Four full-time faculty members at UIC John Marshall Law School in Chicago have been selected as the inaugural recipients of the law school’s Antiracism and Social Justice Fund. The recipients are Associate Dean Samuel Jones and Professors Renee Hatcher, Cecil Hunt and Hugh Mundy.
The fund, which was established with donor funds in July, supports the work of full-time faculty members by providing funds for them to hire student assistants. In this way, the law school is advancing important antiracism and social-justice projects and affording students the opportunity to contribute and earn money.
As part of their application for funds, each professor agreed to publicize the student position to the full student body and to interview at least three law students before making any offer. At least two students interviewed were from underrepresented racial or ethnic groups. Each professor will also provide their student assistant with a substantive role in the project and to meet with them at least twice a month to review work and provide feedback.
Samuel Jones, a professor and Associate Dean for SCALES & Inclusive Excellence at UIC Law, will work with students Jacquelin Nunez and Molly Gualandri to draft and revise comprehensive police reform bills and deliver presentations designed to enhance public safety and reduce the impact of systemic racism. Jones, a former U.S. Marine infantryman and U.S. Army Military Police Captain, is a legal expert on police accountability and practices. On September 1, Jones testified before the Illinois Senate and House about police use of force and training.
Renee Hatcher, an assistant professor of law and Director of the law school’s Community Enterprise & Solidarity Economy Clinic, is completing a scholarly article titled “Decolonizing Business Associations.” The article addresses how race and a hegemonic Western worldview in U.S. corporate law shape and limit institution-building. To assist Hatcher, student Chynnique Ross will conduct a literature review about Indigenous tribal governance practices, research alternative approaches to institutional governance and other topics, and conduct the cite-check for the article.

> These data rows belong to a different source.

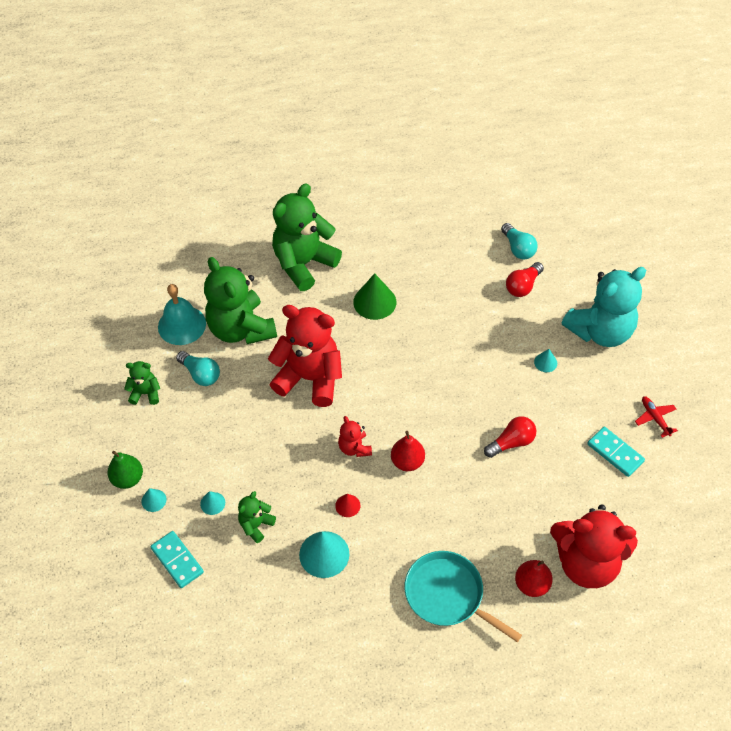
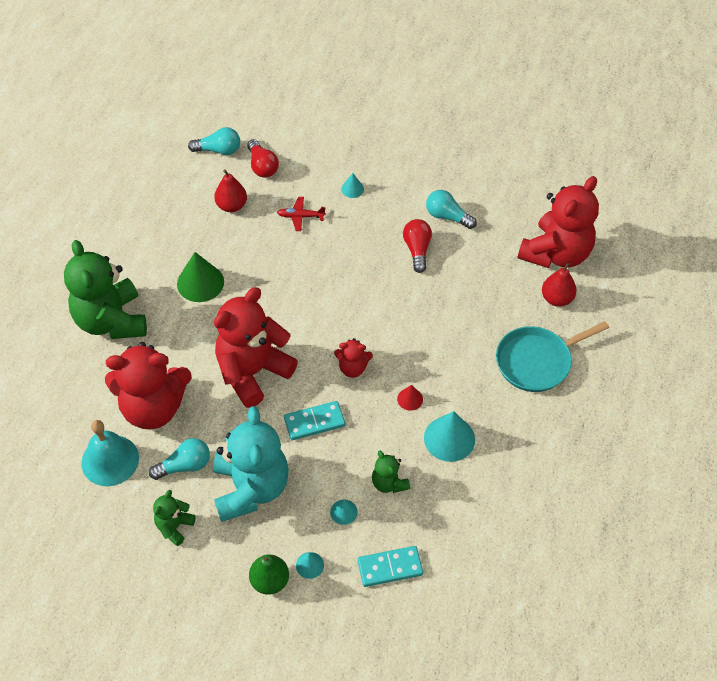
camera: 65 degrees left, 0 degrees up
green teddy bear [204,257,277,344] -> red teddy bear [105,342,192,430]
red pear [391,431,425,471] -> red pear moved to [214,169,247,212]
turquoise teddy bear [561,267,646,347] -> turquoise teddy bear moved to [213,406,289,522]
turquoise domino [587,427,645,477] -> turquoise domino moved to [284,401,345,440]
red plane [635,397,678,438] -> red plane moved to [277,197,326,231]
none -> turquoise light bulb [426,190,477,229]

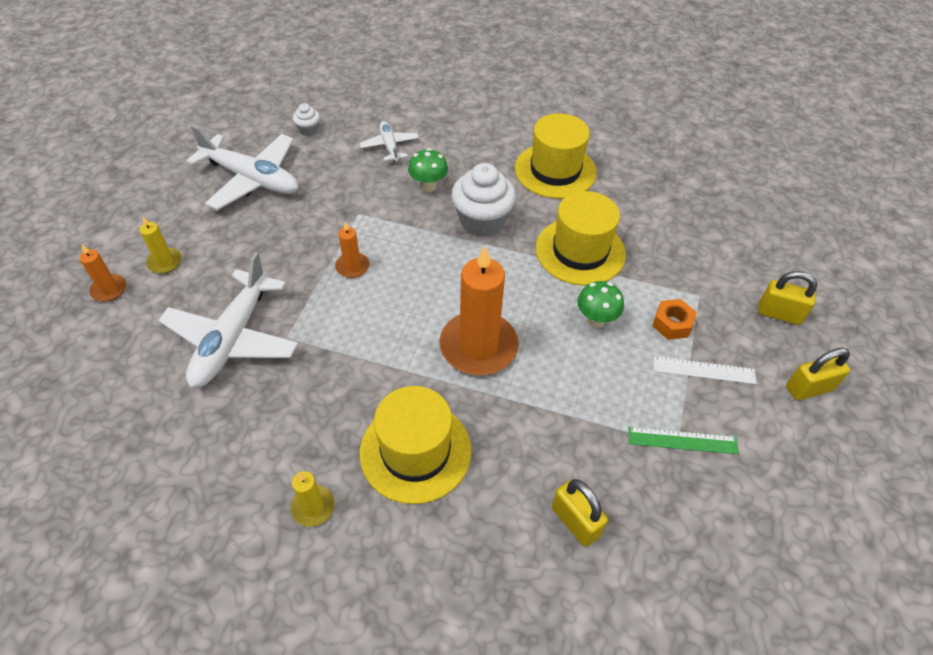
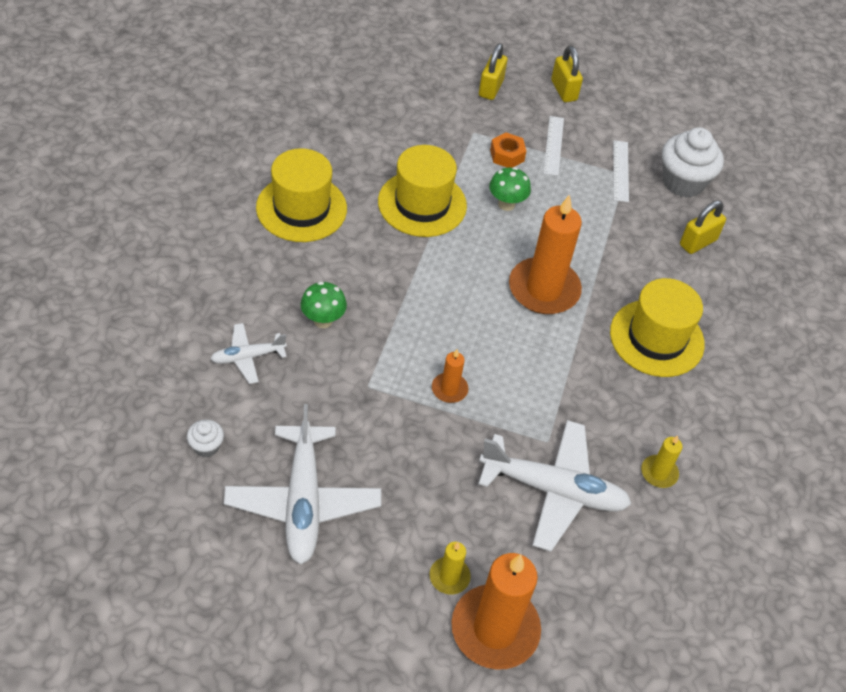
camera: 95 degrees left, 0 degrees up
orange candle [79,245,126,302] -> orange candle [451,553,541,670], size x2.12
white plane [186,125,299,210] -> white plane turned 150 degrees clockwise [224,404,381,564]
yellow candle [291,471,335,527] -> yellow candle moved to [641,435,683,488]
white cupcake [451,163,516,237] -> white cupcake moved to [662,127,724,198]
green ruler [628,427,739,454] -> white ruler [613,140,629,202]

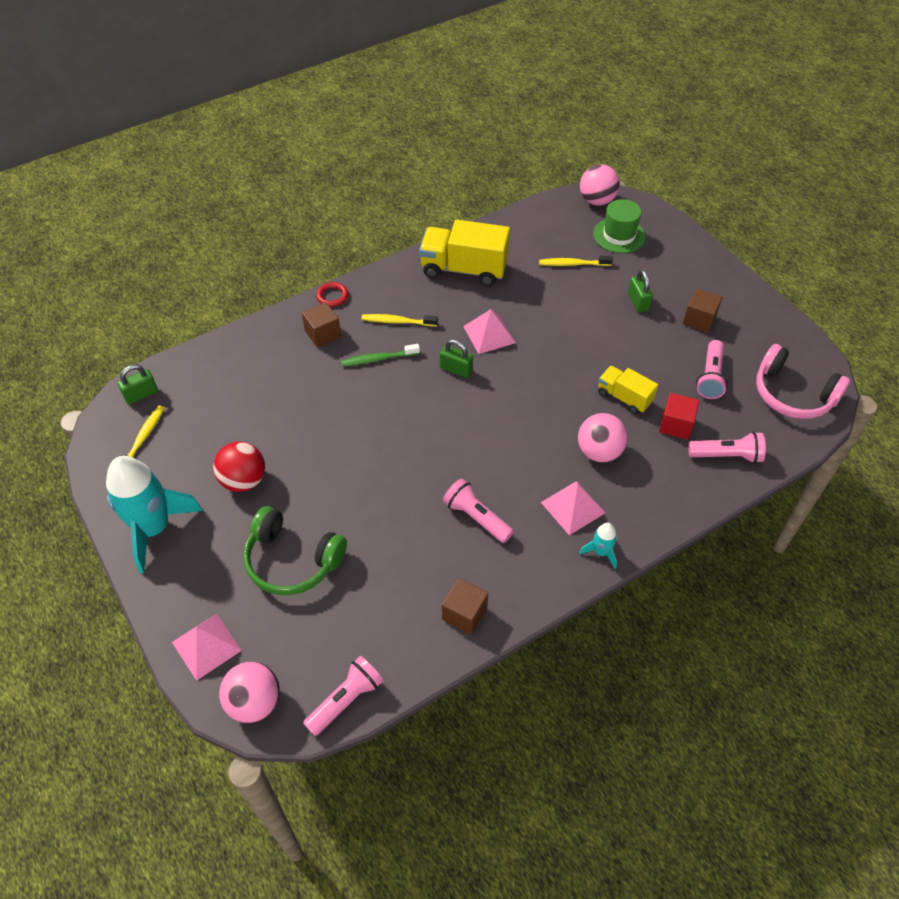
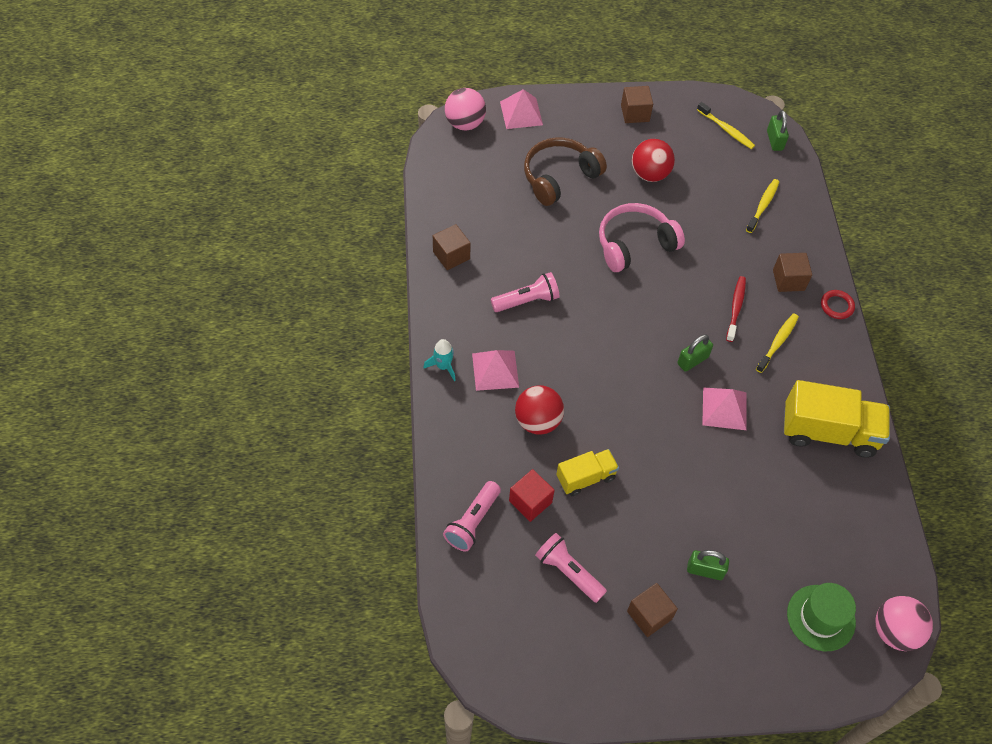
camera: 115 degrees right, 5 degrees up
turquoise rocket [106,456,203,573] -> brown cube [621,86,653,123]
green headphones [243,506,347,595] -> brown headphones [524,137,607,206]
pink flashlight [303,656,383,736] -> none
green toothbrush [341,344,420,366] -> red toothbrush [726,276,746,342]
yellow truck [419,219,510,286] -> yellow truck turned 60 degrees clockwise [784,380,890,458]
yellow toothbrush [539,256,613,266] -> yellow toothbrush moved to [746,179,779,233]
pink ball [578,413,628,462] -> red ball [515,385,564,435]
pink headphones [756,344,850,419] -> pink headphones moved to [599,203,685,272]

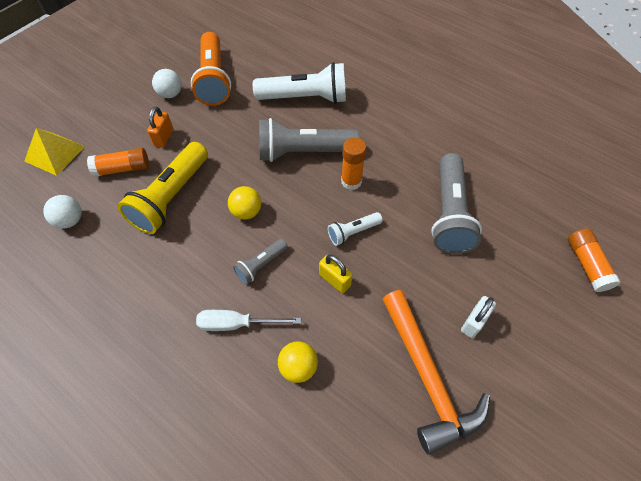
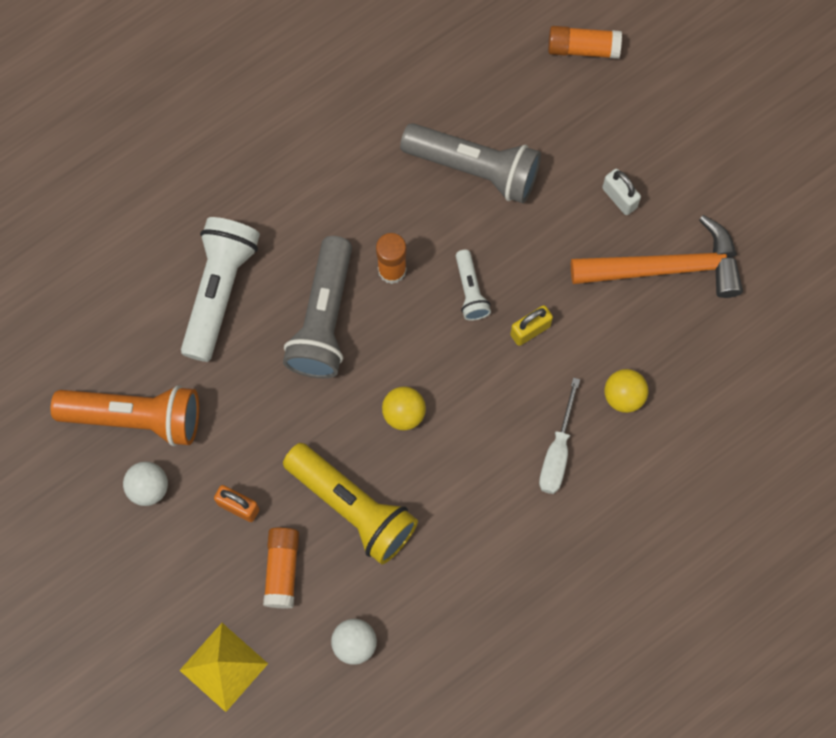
camera: 75 degrees left, 15 degrees up
grey flashlight [233,239,288,284] -> none

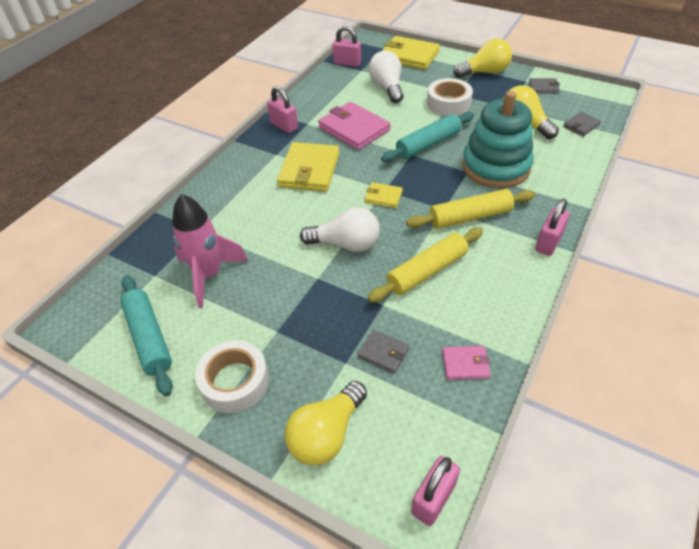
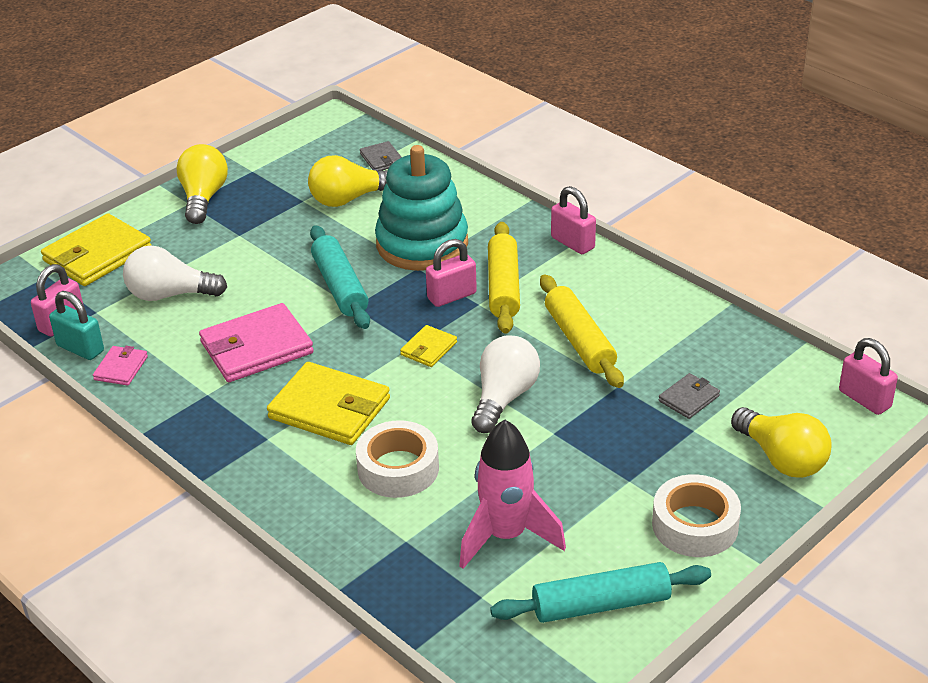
camera: 75 degrees left, 10 degrees down
pink padlock [267,86,298,133] -> pink padlock moved to [426,239,477,307]
white tape [427,78,473,116] -> white tape moved to [356,420,439,498]
pink wallet [442,346,491,380] -> pink wallet moved to [93,346,148,386]
grey wallet [529,78,560,94] -> none
none -> turquoise padlock [49,291,104,360]

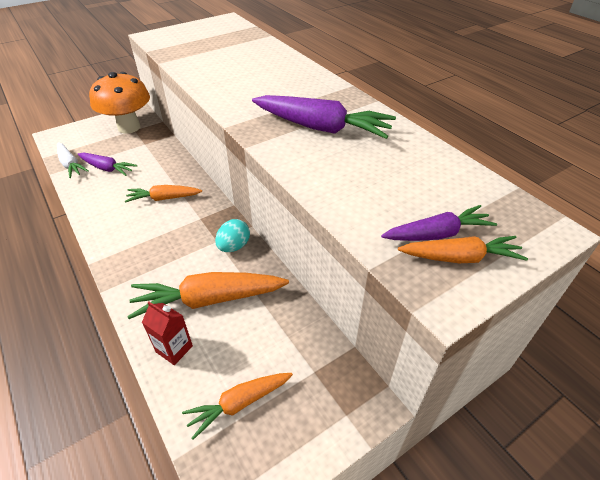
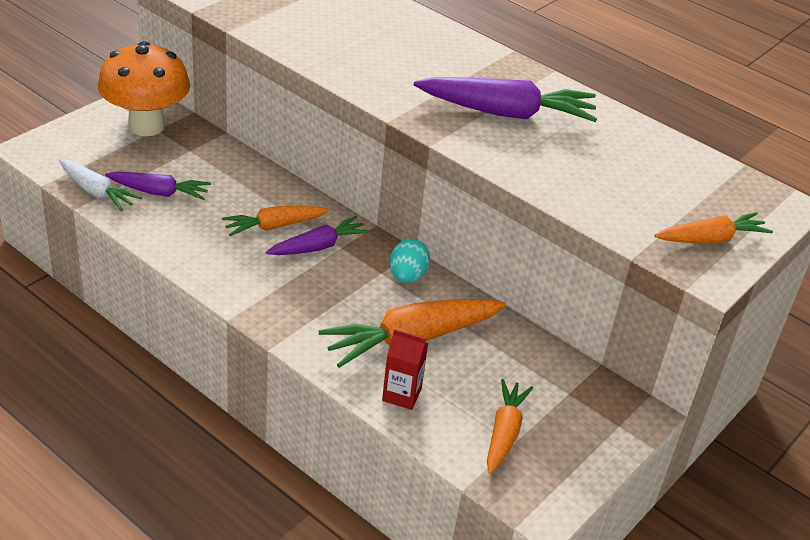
camera: 20 degrees left, 5 degrees down
orange carrot [182,373,293,440] -> orange carrot turned 150 degrees clockwise [487,379,533,474]
purple carrot [381,205,497,241] -> purple carrot moved to [266,216,370,255]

Professor Cecil Hunt is completing a law-review article titled “Blood Money: How Black Lives Matter to the Bottom Line of the Prison Industrial Complex.” UIC Law student Sara Blackerby will assist Hunt with this article, which will examine the problem of private profiteering from the prison industrial complex that is populated primarily by Black and Brown bodies. The article questions the enormous sums that corporations extract from incarcerated people and their families to purchase products and services that support the basic needs of incarcerated people and support the punishment systems.
Associate Professor Hugh Mundy will work with students Mohena Kaur and Erica Fatima on exploring systemic racism embedded in the Federal Rules of Evidence. According to Mundy, common-law rules of evidence were replete with race-based assumptions, biases and limitations. Mundy will write an article examining various rules of evidence used in criminal trials, including their origins, impact on contemporary jury trials and race-based biases. He also will create exercises and assessments for his Evidence course that will challenge students to consider the origins of specific Federal Rules of Evidence and the manner in which they disproportionately affect criminal defendants of color. Mundy intends to use examples of high-profile criminal cases as portrayed in the media to highlight the injustice that can arise from a court’s ostensibly “objective” application of those rules.
Dean Darby Dickerson, who created the fund, is excited about the interest in this fund and this year’s funded projects. “As Chicago’s public law school and a school with an access mission, we have a duty to explore important yet difficult issues that will help dismantle the systemic racism that exists in legal education, the legal system and the legal profession. The fact that students will be integrally involved in these projects will add an important dimension to our faculty’s work while helping students defray living expenses and develop a professional relationship with one of our talented professors. I look forward to seeing these projects completed, and I have every confidence that each will have a positive impact on our community.”